I have made a decision that I want a 1911 style piston but I am having hard time deciding which one. I have been looking at the Kimber TLE/RL II, & the Para Nite-Tac (both single stack & high capacity). Today I went by my local gun shop and noticed the Sig Arms 1911 Rail model. I can't make up my mind so I need help. I have a few questions I was hoping someone could help me out with:
1. How is the Sig 1911? I have not read anything about them and wanted to know if they are reliable & accurate.
2. How is the Para high capacity models compared to the single stack in terms of how the gun feels in your hand? Do the hogue finger groove grips fit the high capacity models?
3. Which gun is the best in terms of parts (which is the better made gun I guess)?
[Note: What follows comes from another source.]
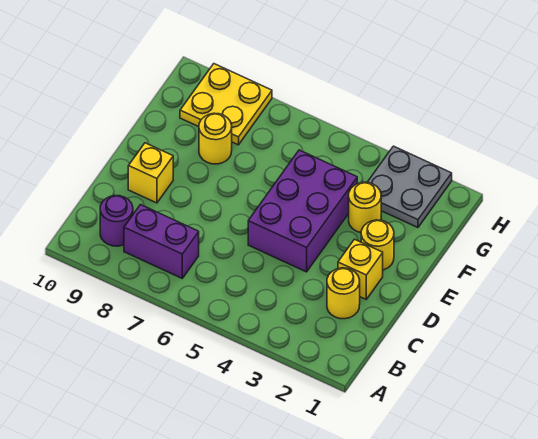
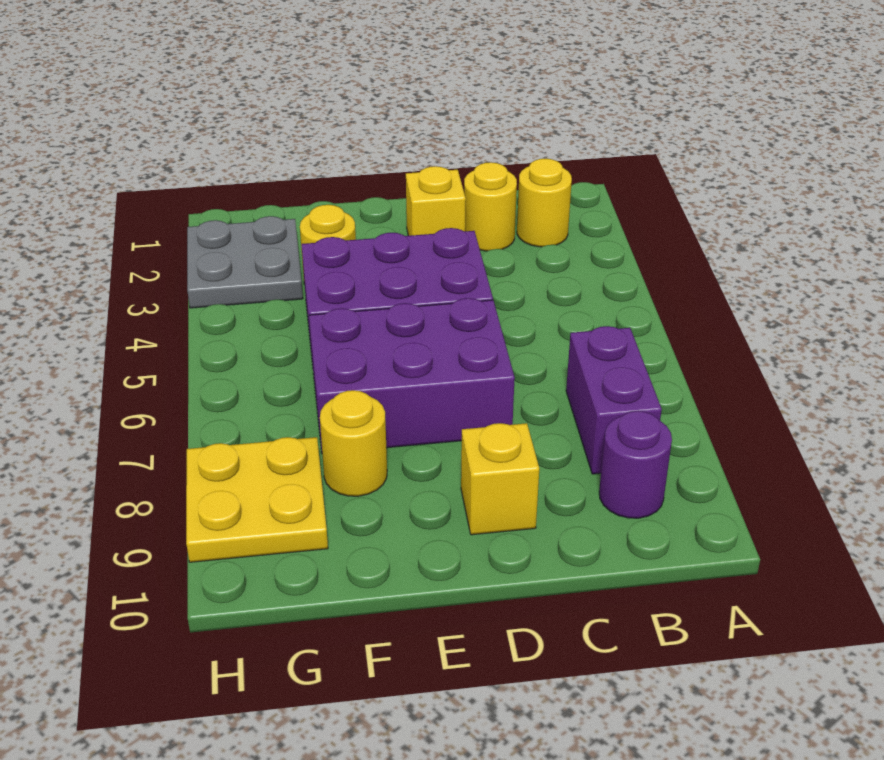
none -> purple 2x3 brick [309,298,515,452]
yellow 1x1 round brick [361,220,394,270] -> yellow 1x1 round brick moved to [517,159,572,247]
Thanks for any help or advice you guys can give me. I want to make the right choice and I know that ultimately that it is up to me but I wanted to hear from some people who have experience with these models and brands.


----------



## tony pasley (May 6, 2006)

Well a little more info is needed to give any sound advice.
What is the main use for it to be?
What is your experience with a 1911?
What is your price range?


----------



## submoa (Dec 16, 2007)

SIG's 1911 design team is headed by Matt McLearn. SIG 1911s are frankenstiened from Caspian, Wilson, EMC, EGW, and Grieder parts in New Hampshire (not Switzerland or Germany). 

Para Ordnance is a Canadian company that started out making double stack conversions for 1911s and is often credited for 'inventing' them. Para Ord makes their own parts on CNC machines and are significant for their "power" extractors and Light Double Action triggers. I have not heard if these parts are available separately from complete guns.

By brand alone, I would consider Para Ord's single stack guns "consumer grade." A comparable alternative to Kimber, Springfield, RIA, etc. If you want double stack 1911... Paras are the only game in town at that price range. For a better double stack 1911, you would have to step up to STI, SVI, etc.

Considering the parts that go into SIG 1911s, they would be a step above Para's single stack offerings in quality and price as well.


----------